FALCON: Fairness Learning via Contrastive Attention Approach to Continual Semantic Scene Understanding
Thanh-Dat Truong, Utsav Prabhu, Bhiksha Raj, Jackson Cothren, Khoa Luu
TL;DR
FALCON tackles the fairness and unknown-class modeling challenges in continual semantic segmentation by introducing a Fairness Contrastive Clustering Loss and an Attention-based Visual Grammar for unknown classes. The method couples a contrastive clustering objective with a learnable fairness mechanism, while an upcoming visual grammar module models the distribution of unknown classes through self-attention, enabling discriminative representations across both known and unseen classes.
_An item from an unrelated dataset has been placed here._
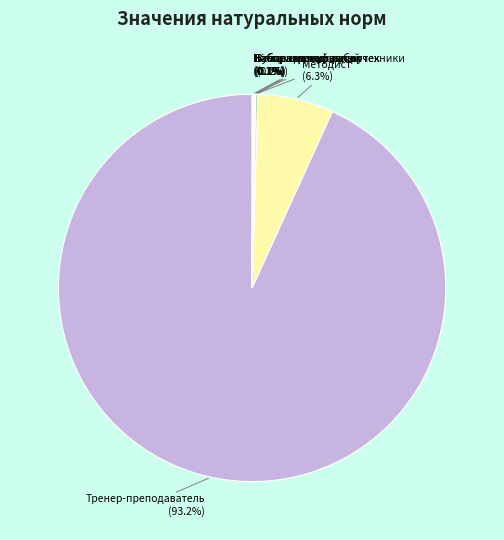

Does any single category account for the majority?

Yes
The approach yields state-of-the-art results on ADE20K, Pascal VOC, and Cityscapes, with empirical evidence showing improved fairness for minor classes and robust forgetting control across sequential tasks. By connecting the contrastive clustering objective to an upper bound on knowledge distillation, FALCON provides a principled, scalable way to preserve previous knowledge while learning new classes in open-set environments, with broad implications for fair, continual semantic understanding.
Abstract
Continual Learning in semantic scene segmentation aims to continually learn new unseen classes in dynamic environments while maintaining previously learned knowledge. Prior studies focused on modeling the catastrophic forgetting and background shift challenges in continual learning. However, fairness, another major challenge that causes unfair predictions leading to low performance among major and minor classes, still needs to be well addressed. In addition, prior methods have yet to model the unknown classes well, thus resulting in producing non-discriminative features among unknown classes. This work presents a novel Fairness Learning via Contrastive Attention Approach to continual learning in semantic scene understanding. In particular, we first introduce a new Fairness Contrastive Clustering loss to address the problems of catastrophic forgetting and fairness. Then, we propose an attention-based visual grammar approach to effectively model the background shift problem and unknown classes, producing better feature representations for different unknown classes. Through our experiments, our proposed approach achieves State-of-the-Art (SoTA) performance on different continual learning benchmarks, i.e., ADE20K, Cityscapes, and Pascal VOC. It promotes the fairness of the continual semantic segmentation model.